▶ Work order
Each record that follows is to be transcribed exactly, excluding its images.

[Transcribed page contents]
════════════════

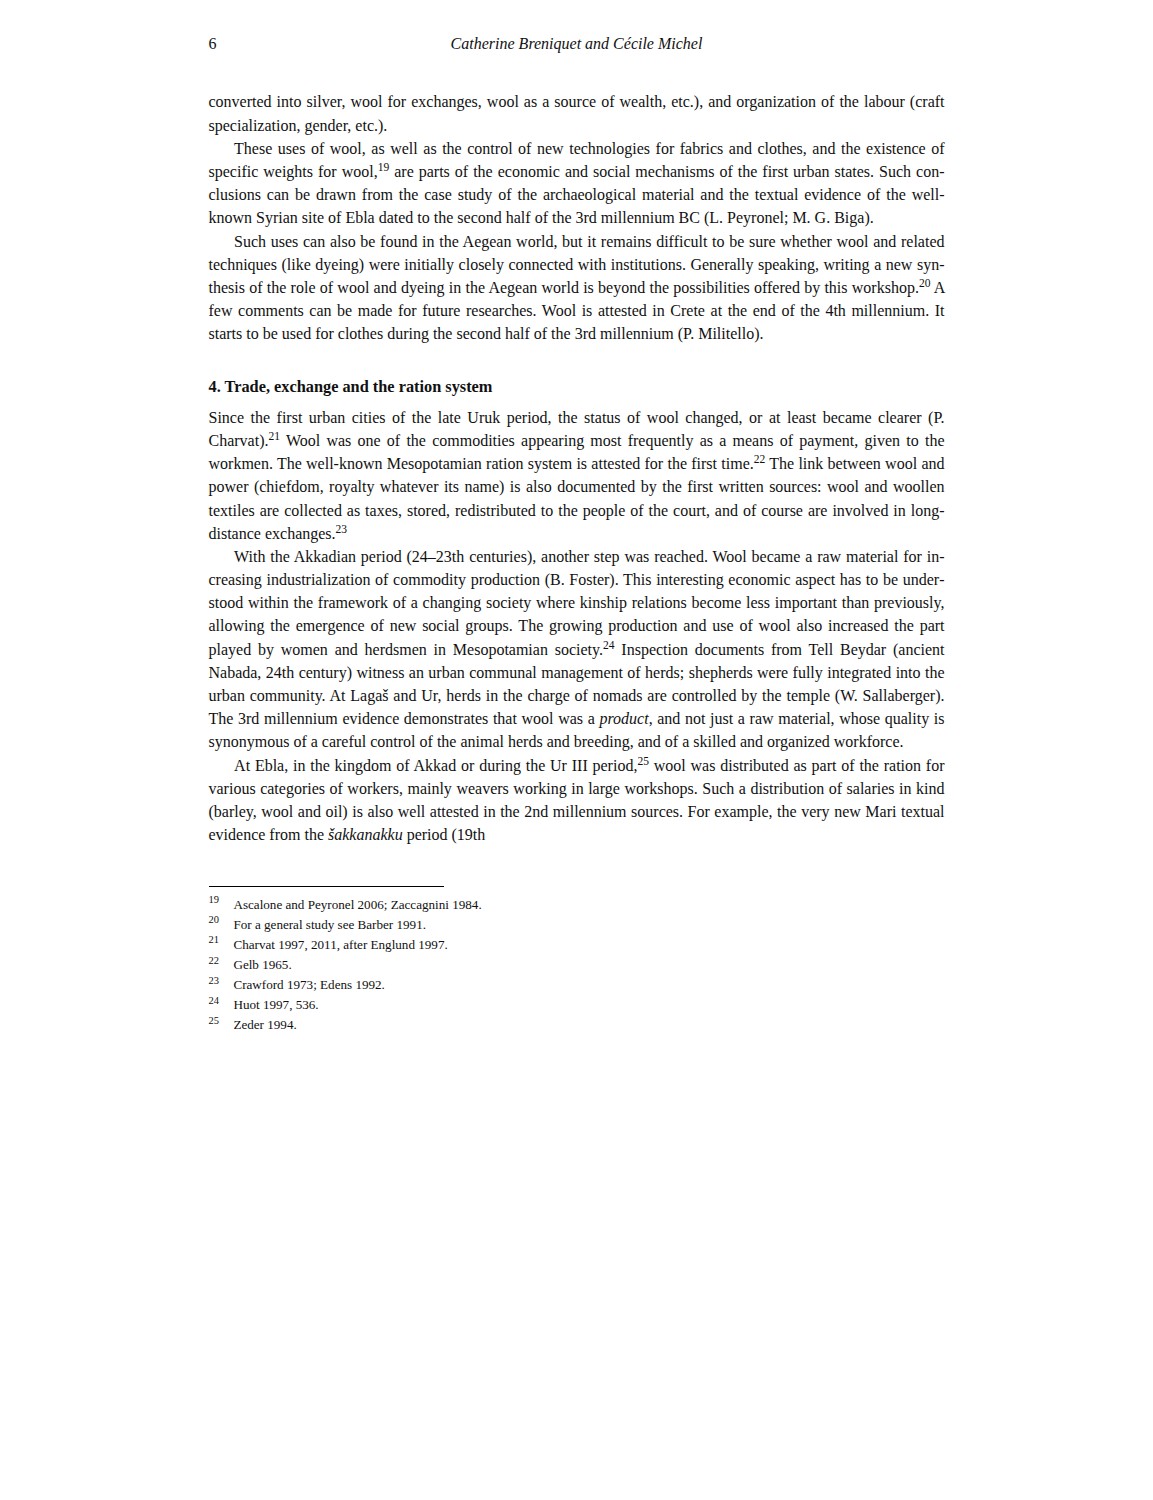6
Catherine Breniquet and Cécile Michel
converted into silver, wool for exchanges, wool as a source of wealth, etc.), and organization of the labour (craft specialization, gender, etc.).
These uses of wool, as well as the control of new technologies for fabrics and clothes, and the existence of specific weights for wool,19 are parts of the economic and social mechanisms of the first urban states. Such conclusions can be drawn from the case study of the archaeological material and the textual evidence of the well-known Syrian site of Ebla dated to the second half of the 3rd millennium BC (L. Peyronel; M. G. Biga).
Such uses can also be found in the Aegean world, but it remains difficult to be sure whether wool and related techniques (like dyeing) were initially closely connected with institutions. Generally speaking, writing a new synthesis of the role of wool and dyeing in the Aegean world is beyond the possibilities offered by this workshop.20 A few comments can be made for future researches. Wool is attested in Crete at the end of the 4th millennium. It starts to be used for clothes during the second half of the 3rd millennium (P. Militello).
4. Trade, exchange and the ration system
Since the first urban cities of the late Uruk period, the status of wool changed, or at least became clearer (P. Charvat).21 Wool was one of the commodities appearing most frequently as a means of payment, given to the workmen. The well-known Mesopotamian ration system is attested for the first time.22 The link between wool and power (chiefdom, royalty whatever its name) is also documented by the first written sources: wool and woollen textiles are collected as taxes, stored, redistributed to the people of the court, and of course are involved in long-distance exchanges.23
With the Akkadian period (24–23th centuries), another step was reached. Wool became a raw material for increasing industrialization of commodity production (B. Foster). This interesting economic aspect has to be understood within the framework of a changing society where kinship relations become less important than previously, allowing the emergence of new social groups. The growing production and use of wool also increased the part played by women and herdsmen in Mesopotamian society.24 Inspection documents from Tell Beydar (ancient Nabada, 24th century) witness an urban communal management of herds; shepherds were fully integrated into the urban community. At Lagaš and Ur, herds in the charge of nomads are controlled by the temple (W. Sallaberger). The 3rd millennium evidence demonstrates that wool was a product, and not just a raw material, whose quality is synonymous of a careful control of the animal herds and breeding, and of a skilled and organized workforce.
At Ebla, in the kingdom of Akkad or during the Ur III period,25 wool was distributed as part of the ration for various categories of workers, mainly weavers working in large workshops. Such a distribution of salaries in kind (barley, wool and oil) is also well attested in the 2nd millennium sources. For example, the very new Mari textual evidence from the šakkanakku period (19th
19 Ascalone and Peyronel 2006; Zaccagnini 1984.
20 For a general study see Barber 1991.
21 Charvat 1997, 2011, after Englund 1997.
22 Gelb 1965.
23 Crawford 1973; Edens 1992.
24 Huot 1997, 536.
25 Zeder 1994.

════════════════

▶ Final answer
6
Catherine Breniquet and Cécile Michel
converted into silver, wool for exchanges, wool as a source of wealth, etc.), and organization of the labour (craft specialization, gender, etc.).
These uses of wool, as well as the control of new technologies for fabrics and clothes, and the existence of specific weights for wool,19 are parts of the economic and social mechanisms of the first urban states. Such conclusions can be drawn from the case study of the archaeological material and the textual evidence of the well-known Syrian site of Ebla dated to the second half of the 3rd millennium BC (L. Peyronel; M. G. Biga).
Such uses can also be found in the Aegean world, but it remains difficult to be sure whether wool and related techniques (like dyeing) were initially closely connected with institutions. Generally speaking, writing a new synthesis of the role of wool and dyeing in the Aegean world is beyond the possibilities offered by this workshop.20 A few comments can be made for future researches. Wool is attested in Crete at the end of the 4th millennium. It starts to be used for clothes during the second half of the 3rd millennium (P. Militello).
4. Trade, exchange and the ration system
Since the first urban cities of the late Uruk period, the status of wool changed, or at least became clearer (P. Charvat).21 Wool was one of the commodities appearing most frequently as a means of payment, given to the workmen. The well-known Mesopotamian ration system is attested for the first time.22 The link between wool and power (chiefdom, royalty whatever its name) is also documented by the first written sources: wool and woollen textiles are collected as taxes, stored, redistributed to the people of the court, and of course are involved in long-distance exchanges.23
With the Akkadian period (24–23th centuries), another step was reached. Wool became a raw material for increasing industrialization of commodity production (B. Foster). This interesting economic aspect has to be understood within the framework of a changing society where kinship relations become less important than previously, allowing the emergence of new social groups. The growing production and use of wool also increased the part played by women and herdsmen in Mesopotamian society.24 Inspection documents from Tell Beydar (ancient Nabada, 24th century) witness an urban communal management of herds; shepherds were fully integrated into the urban community. At Lagaš and Ur, herds in the charge of nomads are controlled by the temple (W. Sallaberger). The 3rd millennium evidence demonstrates that wool was a product, and not just a raw material, whose quality is synonymous of a careful control of the animal herds and breeding, and of a skilled and organized workforce.
At Ebla, in the kingdom of Akkad or during the Ur III period,25 wool was distributed as part of the ration for various categories of workers, mainly weavers working in large workshops. Such a distribution of salaries in kind (barley, wool and oil) is also well attested in the 2nd millennium sources. For example, the very new Mari textual evidence from the šakkanakku period (19th
19 Ascalone and Peyronel 2006; Zaccagnini 1984.
20 For a general study see Barber 1991.
21 Charvat 1997, 2011, after Englund 1997.
22 Gelb 1965.
23 Crawford 1973; Edens 1992.
24 Huot 1997, 536.
25 Zeder 1994.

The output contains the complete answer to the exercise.